The approach to doing science is to be accomplished by this method:
Science Inquiry and Application
During the years of grades 9 through 12, all students must use the following scientific processes with appropriate laboratory safety techniques to construct their knowledge and understanding in all science content areas:
• Identify questions and concepts that guide scientific investigations;
• Design and conduct scientific investigations;
• Use technology and mathematics to improve investigations and communications;
• Formulate and revise explanations and models using logic and evidence (critical thinking);
• Recognize and analyze explanations and models; and
• Communicate and support a scientific argument.
The definition of evolution employed is:
Modern ideas about evolution provide a natural explanation for the diversity of life on Earth as represented in the fossil record, in the similarities of existing species and in modern molecular evidence.
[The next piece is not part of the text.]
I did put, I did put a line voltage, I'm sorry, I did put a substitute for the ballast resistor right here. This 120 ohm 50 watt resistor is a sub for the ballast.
From a long-term perspective, evolution is the descent with modification of different lineages from common ancestors.
This statement expresses some of the desired outcomes
Expectations for Learning: Cognitive Demands
This section provides definitions for Ohio’s science cognitive demands, which are intrinsically related to current understandings and research about how people learn. They provide a structure for teachers and assessment developers to reflect on plans for teaching science, to monitor observable evidence of student learning and to develop summative assessment of student learning of science.
On the positive side one could say that a consistent curriculum provides a clear and consistent learning path to be shared among the various institutions. That is a good goal and few will argue with such a proposition. Others have raised “dumbing down” criticisms of Common Core, and these have value. Also of note was the political propaganda content identified in some of the language instruction. These are real and serious issues. The issue that I raise here is the demand for a certain orthodoxy. When one reads the Biology section it quickly becomes apparent that this is a course in evolutionary theory and not a course in biology. It appears not just that biology makes no sense apart from evolution but also that biology and evolutionary theory have become interchangeable entities.
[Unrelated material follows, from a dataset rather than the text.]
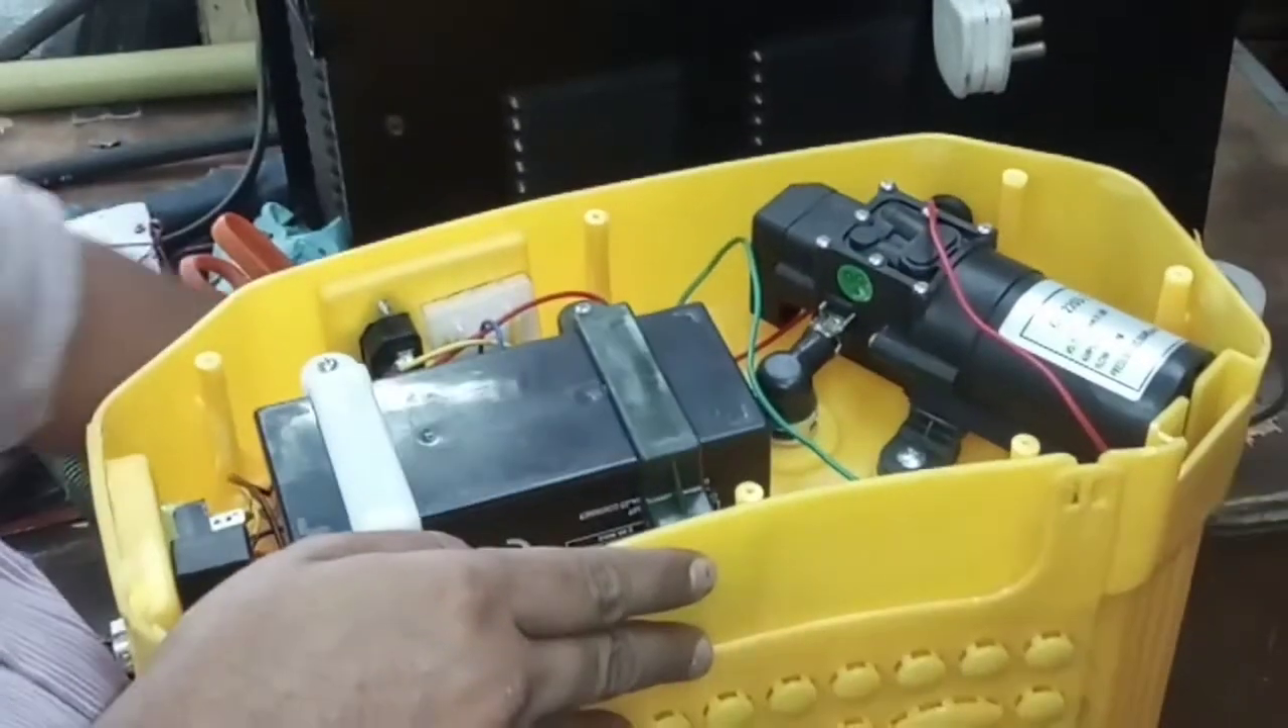यहां पर बैटरी जो है यह हमने फिट कर दिया है इसमें।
The theoretical scientific method presented here goes past the traditional scientific method. In the past the method was one of empirical experimentation. This new method includes an understanding of models. Models however come with a certain level of abstraction which might be difficult to communicate at the secondary level.
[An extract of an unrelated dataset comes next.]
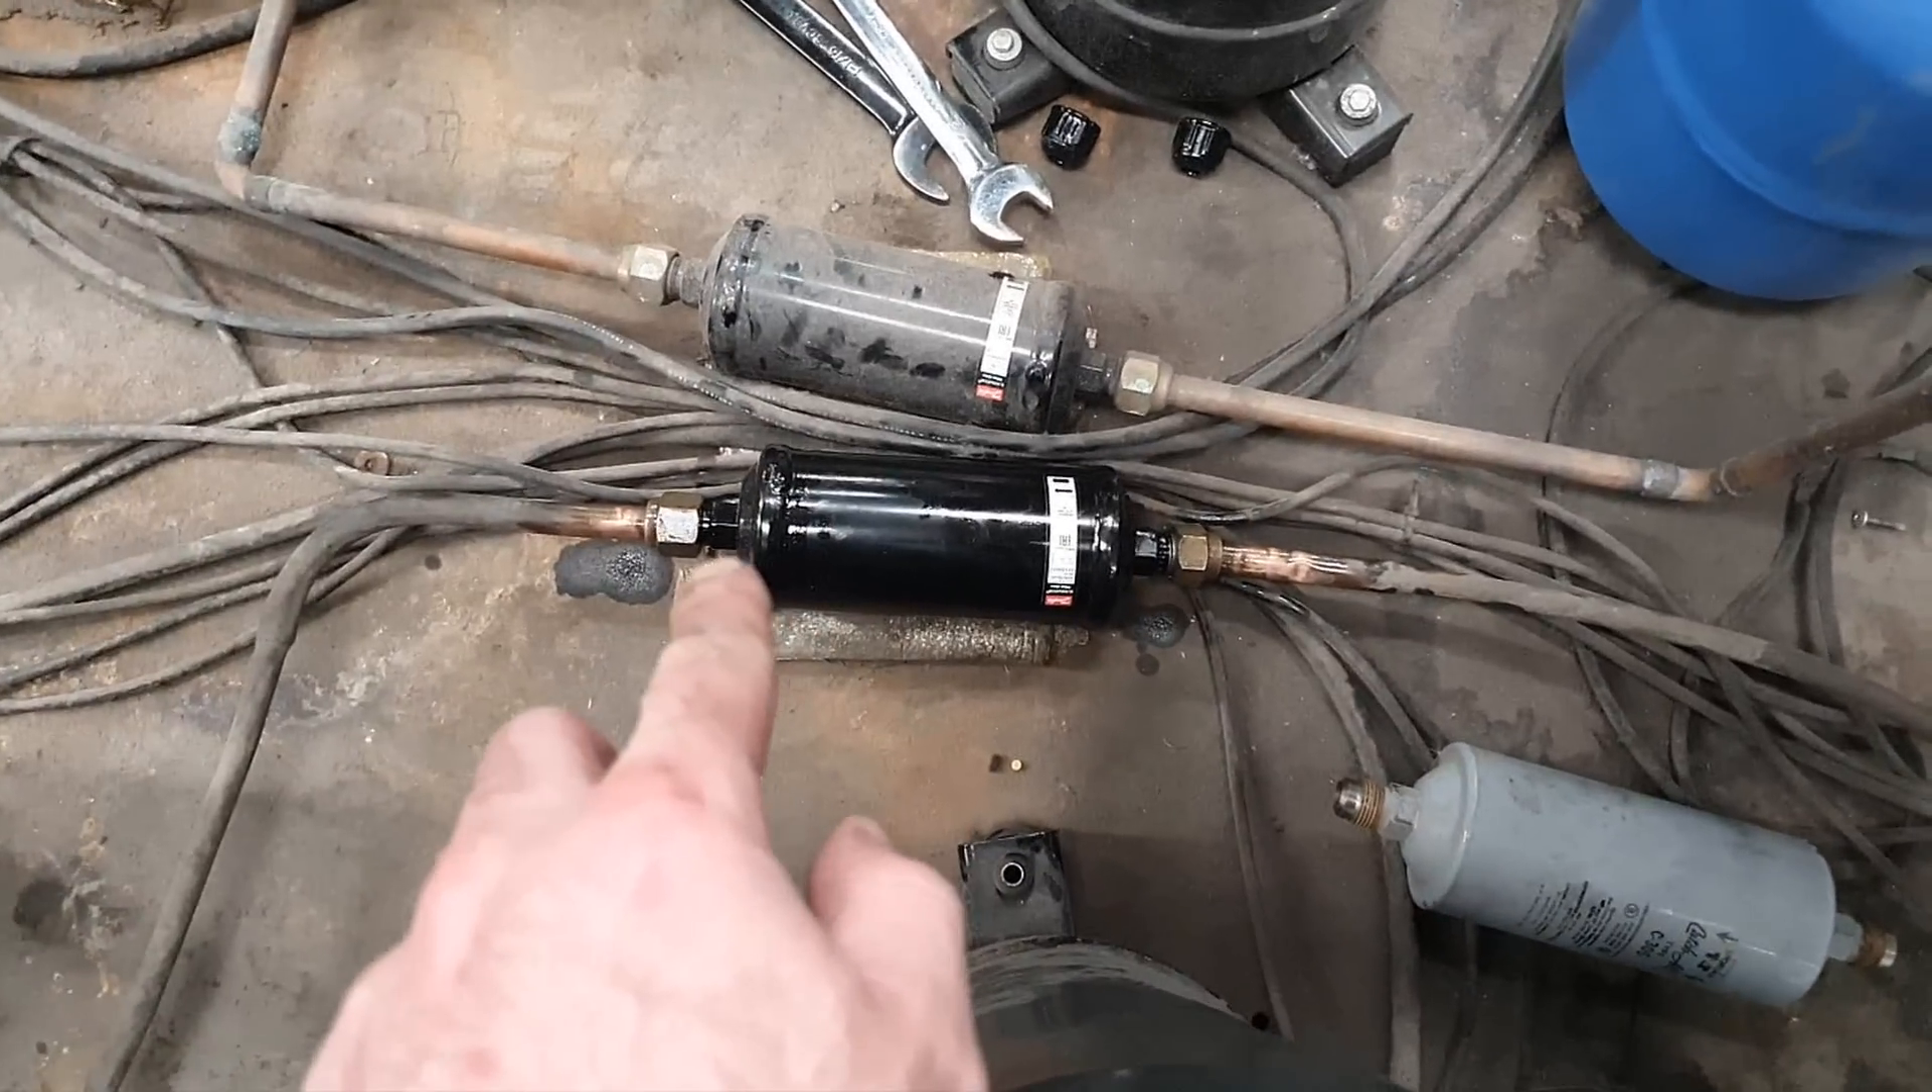Acá tengo el filtro puesto en su lugar.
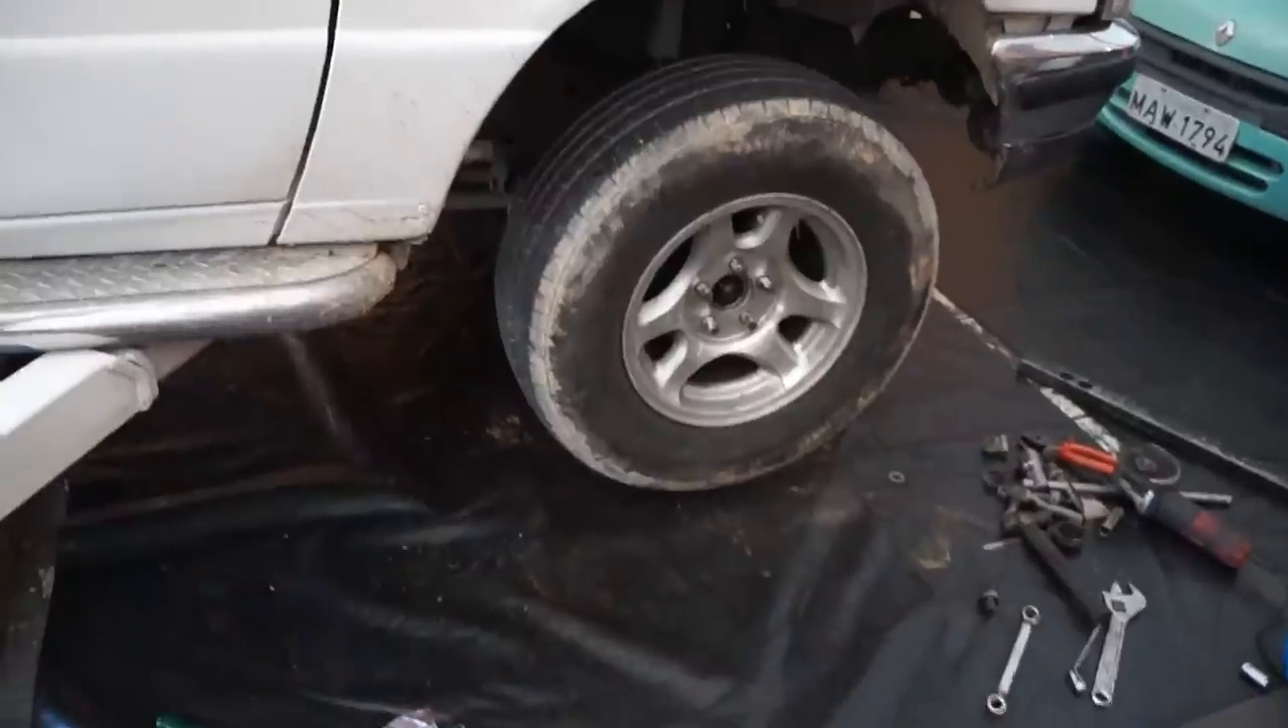Então turminha, a roda já tá no lugar.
Model theories are often accompanied by a distinct lack of empirical support. Evolution, for example, is first an explanatory model of history. History is not repeatable and testable. The processes may be replicated, but even that assumes that the process being employed is actually the same as happened in the past, and that it operates under all of the same constraints as it did in times past. The level of assumption employed to teach evolutionary models as though they might be presented as the only inescapable conclusion of “science” is at best ignorant and at worst deceptive.
Our students deserve a more intelligent approach to science.